_How to complete this task_.
Repeat all of the records word for word, but skip any picture.

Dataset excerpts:
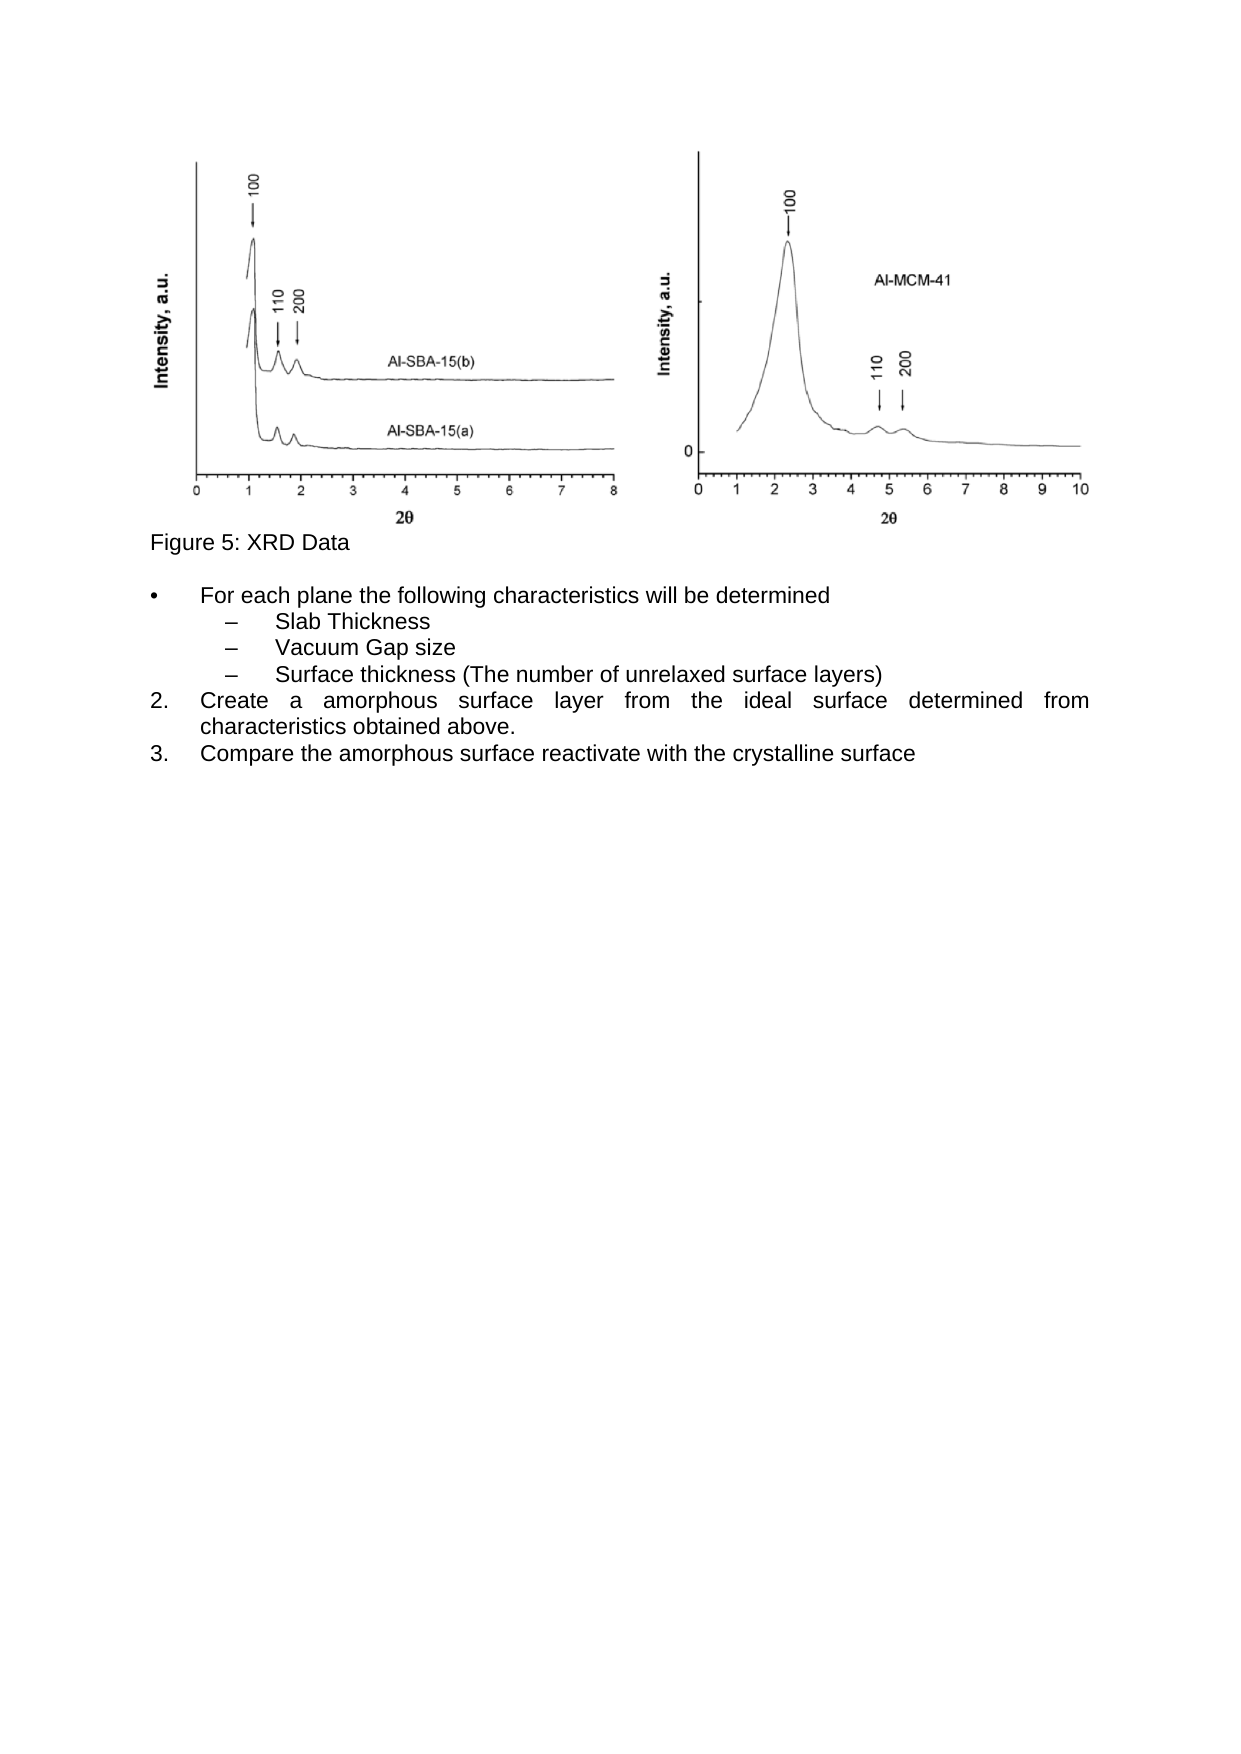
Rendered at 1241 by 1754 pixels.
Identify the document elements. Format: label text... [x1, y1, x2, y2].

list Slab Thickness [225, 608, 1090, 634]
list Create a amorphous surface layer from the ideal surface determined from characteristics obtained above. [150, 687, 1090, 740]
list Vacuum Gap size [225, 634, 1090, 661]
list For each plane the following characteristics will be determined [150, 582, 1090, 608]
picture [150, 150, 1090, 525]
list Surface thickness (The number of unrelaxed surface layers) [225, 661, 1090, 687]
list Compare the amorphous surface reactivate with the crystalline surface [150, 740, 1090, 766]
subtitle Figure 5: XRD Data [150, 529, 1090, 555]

_The completed task_.
Rendered at 1241 by 1754 pixels.
Identify the document elements. Format: label text... [x1, y1, x2, y2].

list Slab Thickness [225, 608, 1090, 634]
list Create a amorphous surface layer from the ideal surface determined from characteristics obtained above. [150, 687, 1090, 740]
list Vacuum Gap size [225, 634, 1090, 661]
list For each plane the following characteristics will be determined [150, 582, 1090, 608]
picture [150, 150, 1090, 525]
list Surface thickness (The number of unrelaxed surface layers) [225, 661, 1090, 687]
list Compare the amorphous surface reactivate with the crystalline surface [150, 740, 1090, 766]
subtitle Figure 5: XRD Data [150, 529, 1090, 555]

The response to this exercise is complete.